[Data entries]

┌────────

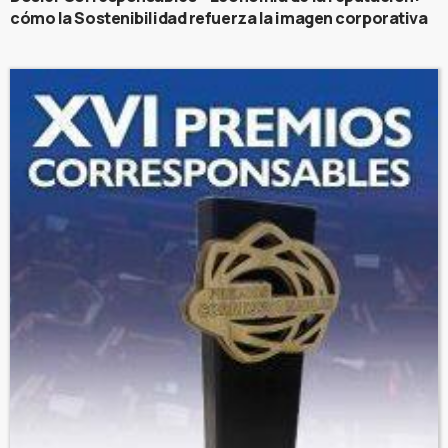
cómo la Sostenibilidad refuerza la imagen corporativa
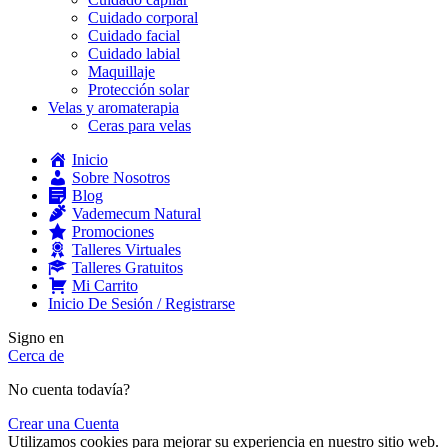
Cuidado corporal
Cuidado facial
Cuidado labial
Maquillaje
Protección solar
Velas y aromaterapia
Ceras para velas
Inicio
Sobre Nosotros
Blog
Vademecum Natural
Promociones
Talleres Virtuales
Talleres Gratuitos
Mi Carrito
Inicio De Sesión / Registrarse
Signo en
Cerca de
No cuenta todavía?
Crear una Cuenta
Utilizamos cookies para mejorar su experiencia en nuestro sitio web.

└────────

[Directive]:
Print the text read from all the entries above line for line and without changes. Leave the pictures out.

[Exercise result]:
cómo la Sostenibilidad refuerza la imagen corporativa
Cuidado corporal
Cuidado facial
Cuidado labial
Maquillaje
Protección solar
Velas y aromaterapia
Ceras para velas
Inicio
Sobre Nosotros
Blog
Vademecum Natural
Promociones
Talleres Virtuales
Talleres Gratuitos
Mi Carrito
Inicio De Sesión / Registrarse
Signo en
Cerca de
No cuenta todavía?
Crear una Cuenta
Utilizamos cookies para mejorar su experiencia en nuestro sitio web.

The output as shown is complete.